S10b -- Input first word from area in SFB
This word is in fact the sum-check word for the special capability table segment descriptor and its arrival at the processor module will be indicated to the micro-program control μPROG by the control signal highway SOHCS. The micro-program control thereupon opens gates GS and G6 causing the sum-check word to be written into the operand register OP REG. While this operation is being performed the parity generator and checking circuit PGC will check the parity of the incoming word and the data in the operand register against the store parity bit condition on lead SPB. If no parity failures are detected the seond word from the area in SFB will be addressed.
S10c -- Access second word in area in SFB
In this sub-step the micro-program control activates lead +1S to increment the address word in register SDIREG, opens gate G5 and conditions the code wires of the memory input control signal highway SIHCS to define a read operation.
The second word in the special capability register defined area in the fault block SFB (FIG. 6) is the base address BASE of the special capability table segment descriptor and when this information is read it is passed to the processor, over path (2) of FIG. 6, for application to the "base half" of master capability register MCR.

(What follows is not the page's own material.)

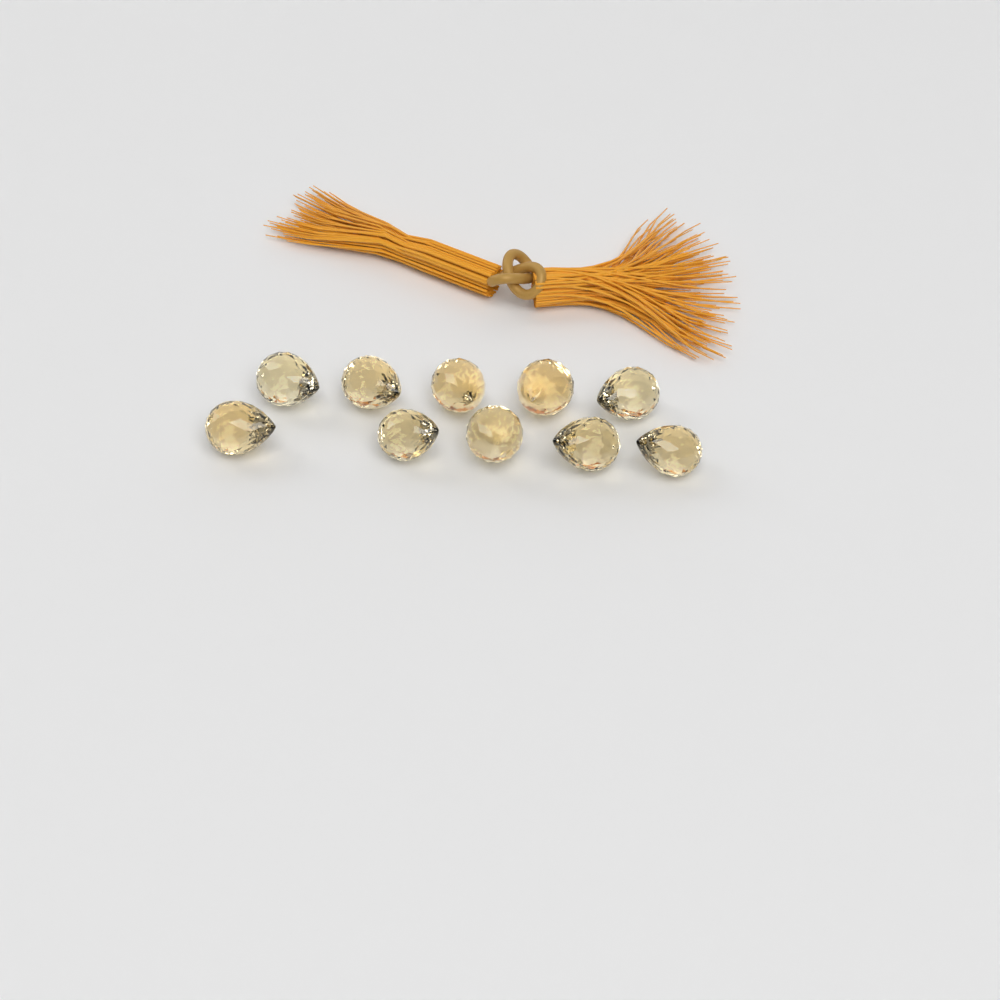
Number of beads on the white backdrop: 10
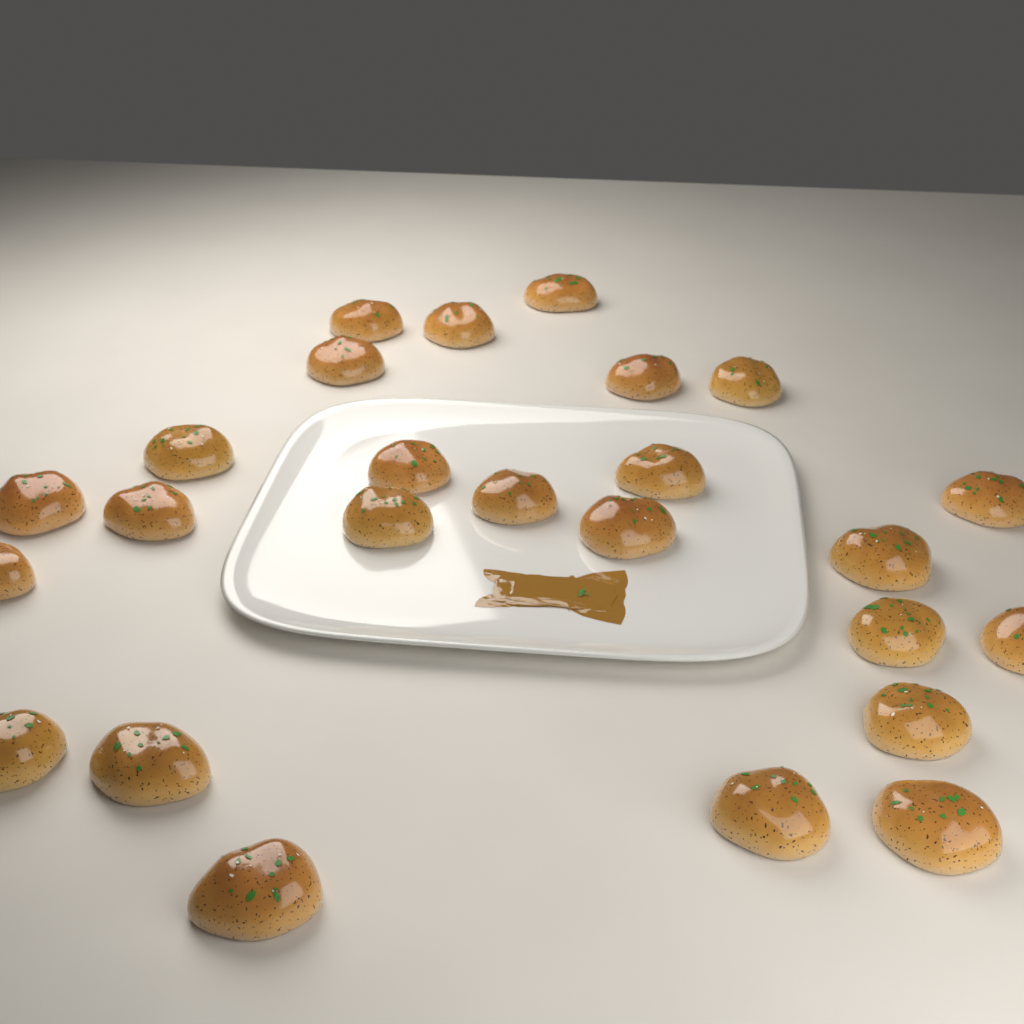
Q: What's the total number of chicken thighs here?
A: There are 25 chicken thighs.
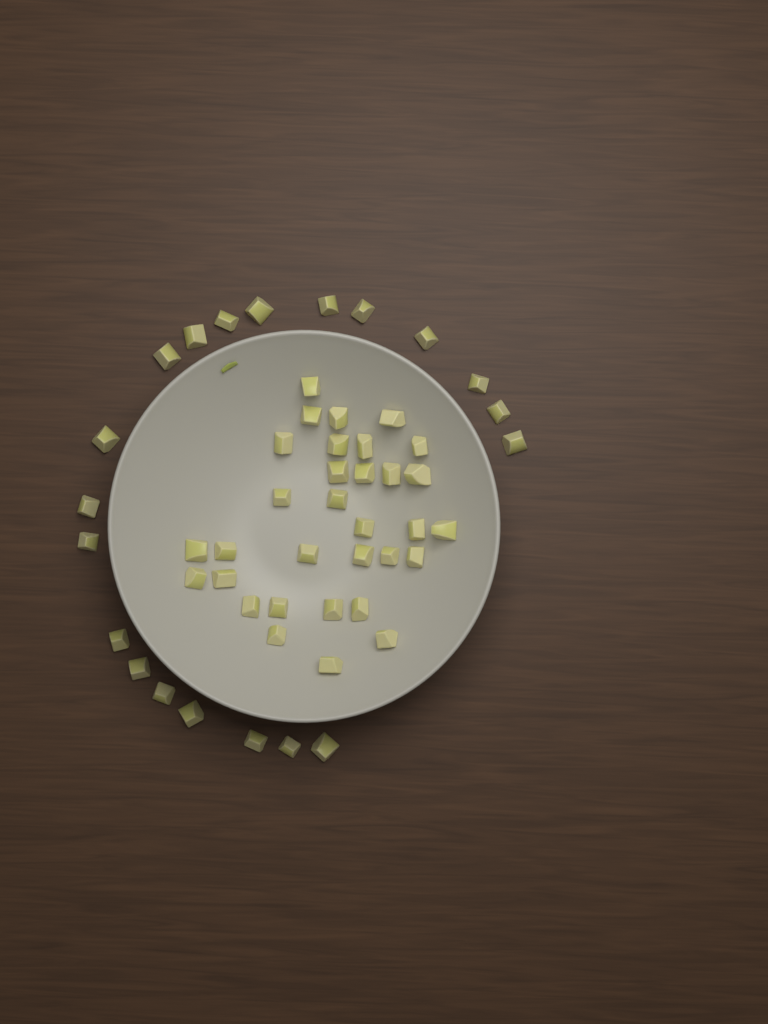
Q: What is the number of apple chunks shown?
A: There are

S10d -- Input second word from area in SFB
The micro-program control μPROG (FIG. 2) upon reception of the control signals on the memory output control signal highway SOHCS opens gates GS, G7 and G8 after selecting over leads CRSEL the base half of the master capability register in BASE STK. This causes the memory output on highway SOH to be written into the base half of the master capability register together with the condition of the parity bit for that word on lead SPB.
S10e -- Access third word in area in SFB
The micro-program control μPROG now activates lead +1S to increment by one the address word in register SDIREG, opens gate G5 and conditions the code wires of highway SIHCS to define a read operation.
The third word in the special capability register defined area in the fault block SFB (FIG. 6) is the limit address LIMIT of the special capability table segment descriptor and when this information is read it is passed to the processor, using path (2) of FIG. 6 for application to be "limit half" of the master capability register.
S10f -- Input third word of area in SFB
The micro-program control when conditioned by highway SOHCS (FIG. 2) causes the CRSEL leads to be activated to select the master capability register and gates GS, G9 and G10 to be opened. This causes the limit address, together with its parity bit, to be fed into the relevant "line" of the limit stack LMT STK.
S10g -- Check capability register loading
The micro-program control now tests the loaded master capability register to ensure that it has been correctly loaded. This sub-step is performed in two halves. Firstly a local sum-check is formed by activating leads CRSEL (FIG. 2a) with the identity of the master capability register, by opening gates G11, G12 and G13 and by instructing the arithmetic unit MILL to add the data words applied. It will be seen that the above operations cause the locally generated sum-check to be places in the result register RES REG. At the same time the parity of the base and limit addresses are checked in the comparator COMP.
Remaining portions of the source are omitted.